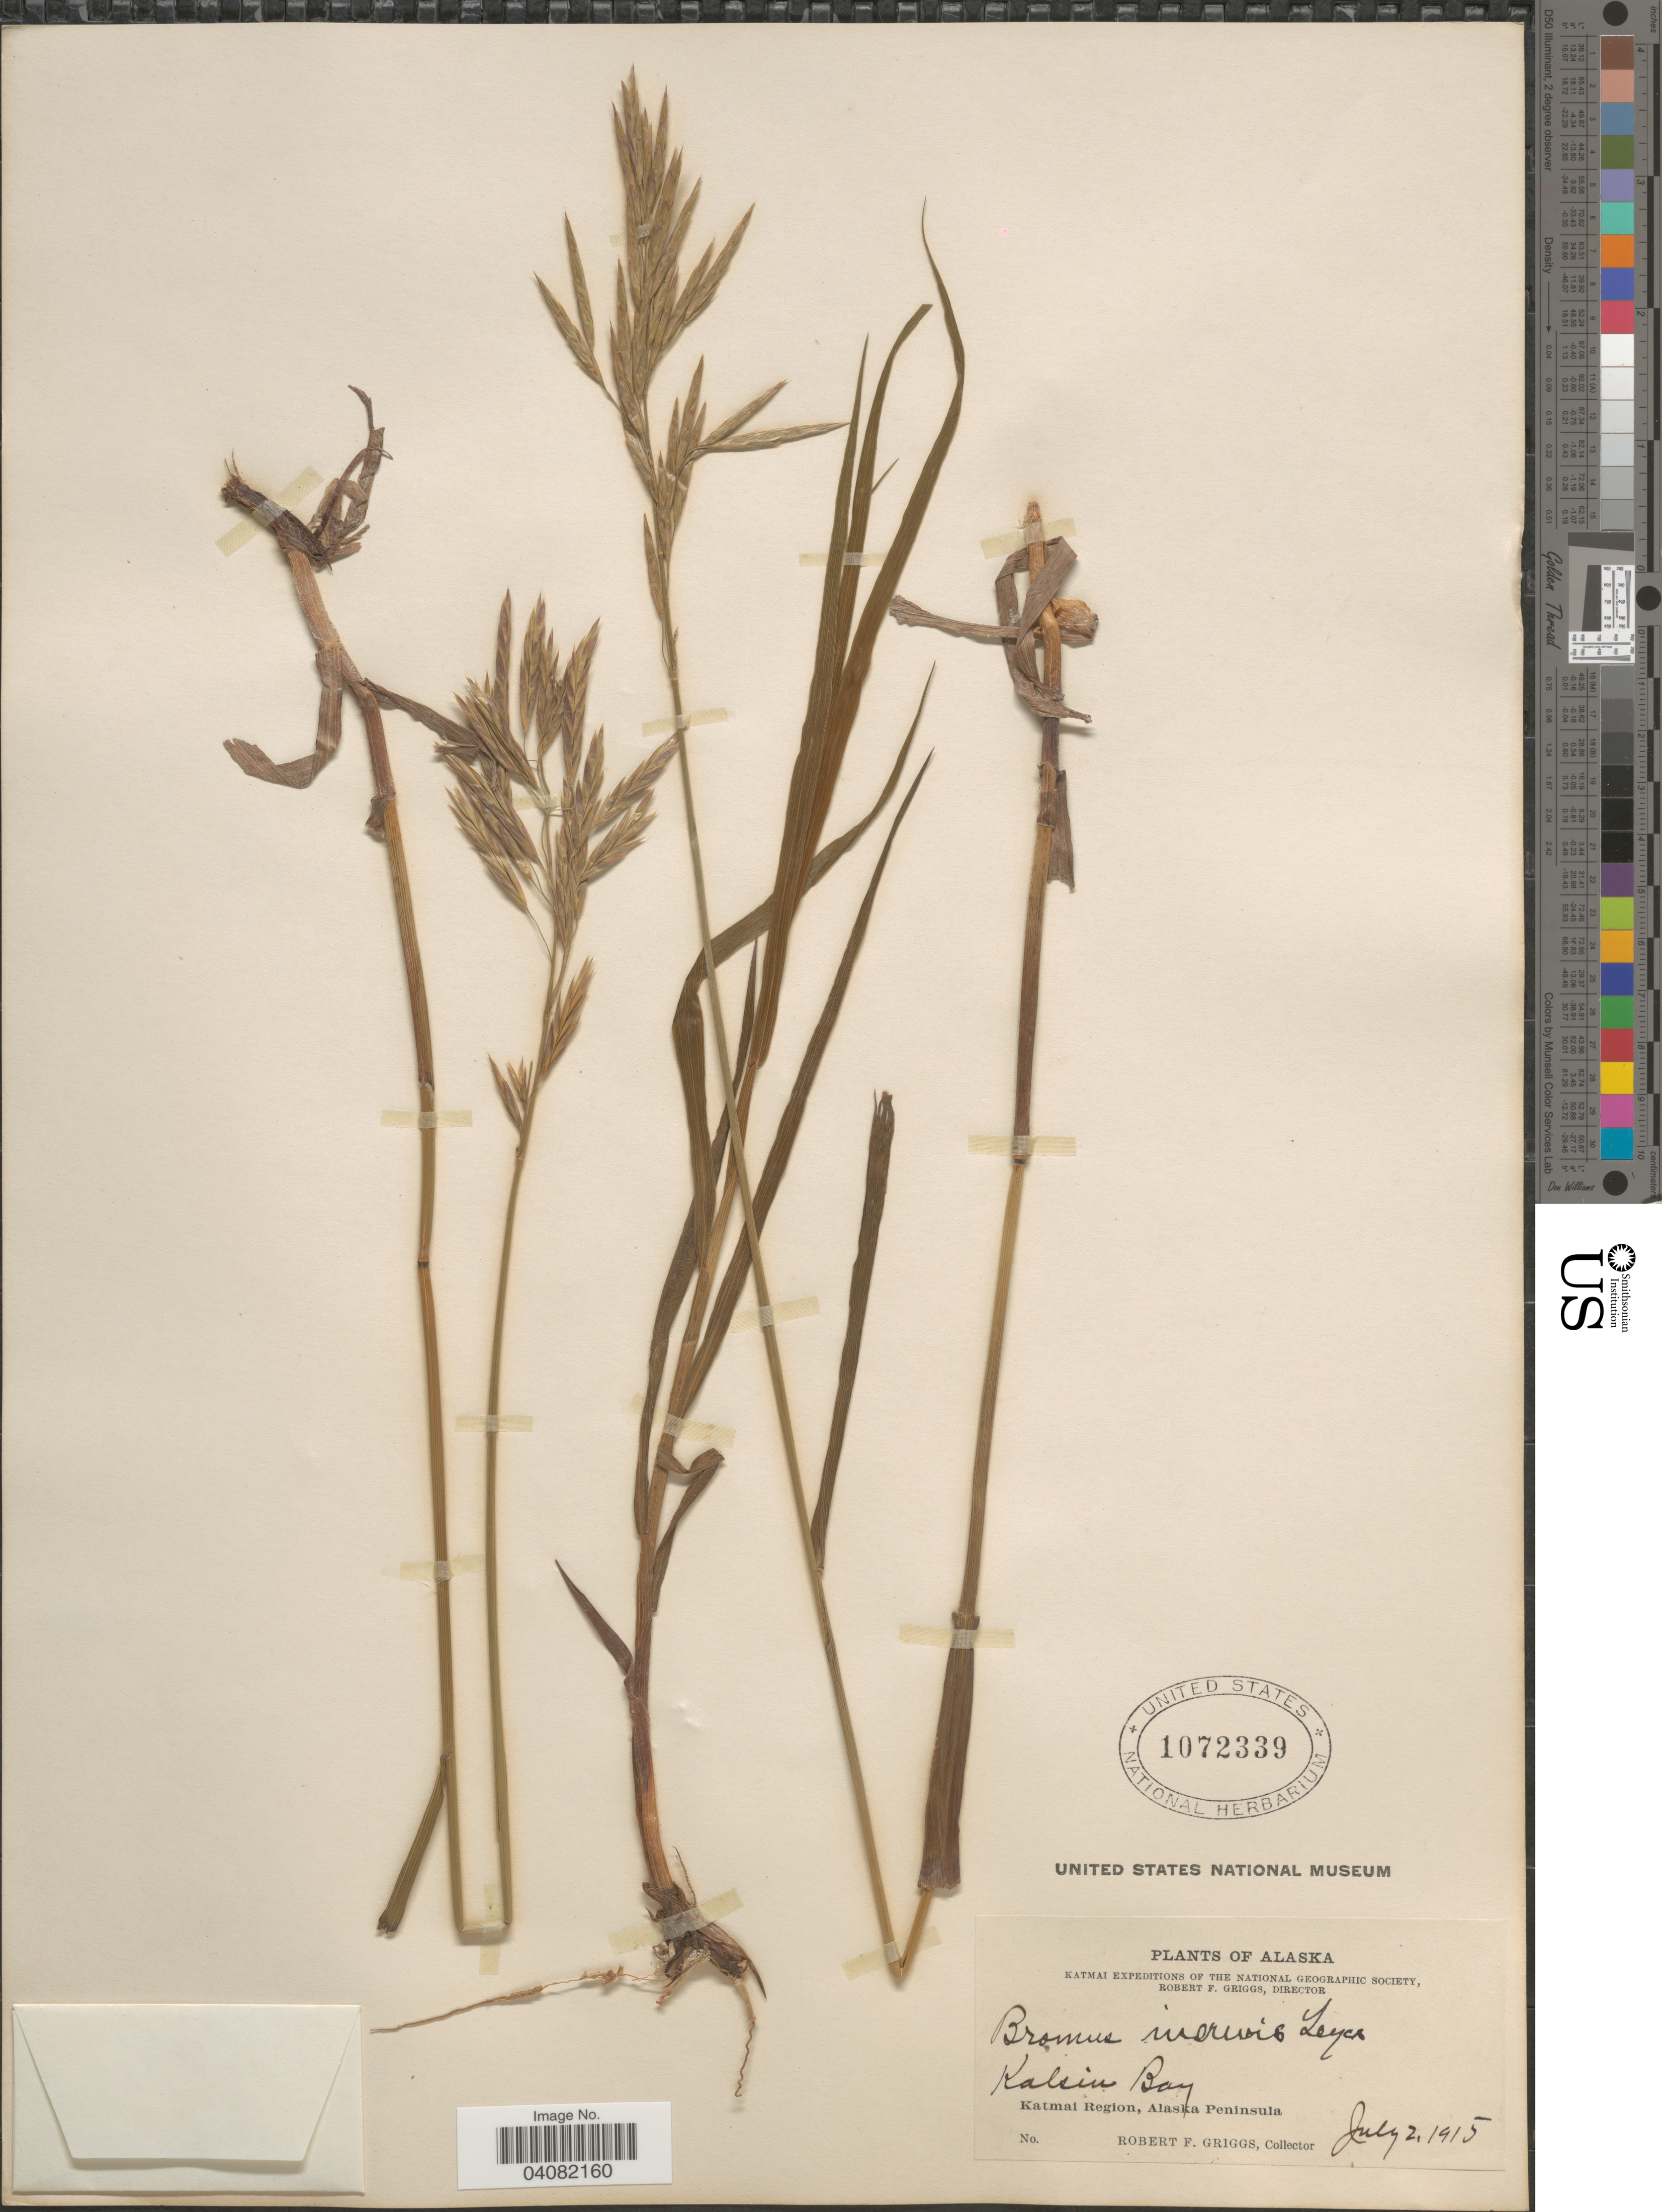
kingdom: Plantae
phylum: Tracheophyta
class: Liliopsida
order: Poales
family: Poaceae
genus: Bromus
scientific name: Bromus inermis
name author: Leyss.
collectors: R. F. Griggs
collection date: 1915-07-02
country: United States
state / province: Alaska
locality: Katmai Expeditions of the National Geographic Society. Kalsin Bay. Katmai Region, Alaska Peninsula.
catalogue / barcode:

To be done: Reproduce every line of the data above verbatim, leaving out the pictures.

Final result:
kingdom: Plantae
phylum: Tracheophyta
class: Liliopsida
order: Poales
family: Poaceae
genus: Bromus
scientific name: Bromus inermis
name author: Leyss.
collectors: R. F. Griggs
collection date: 1915-07-02
country: United States
state / province: Alaska
locality: Katmai Expeditions of the National Geographic Society. Kalsin Bay. Katmai Region, Alaska Peninsula.
catalogue / barcode:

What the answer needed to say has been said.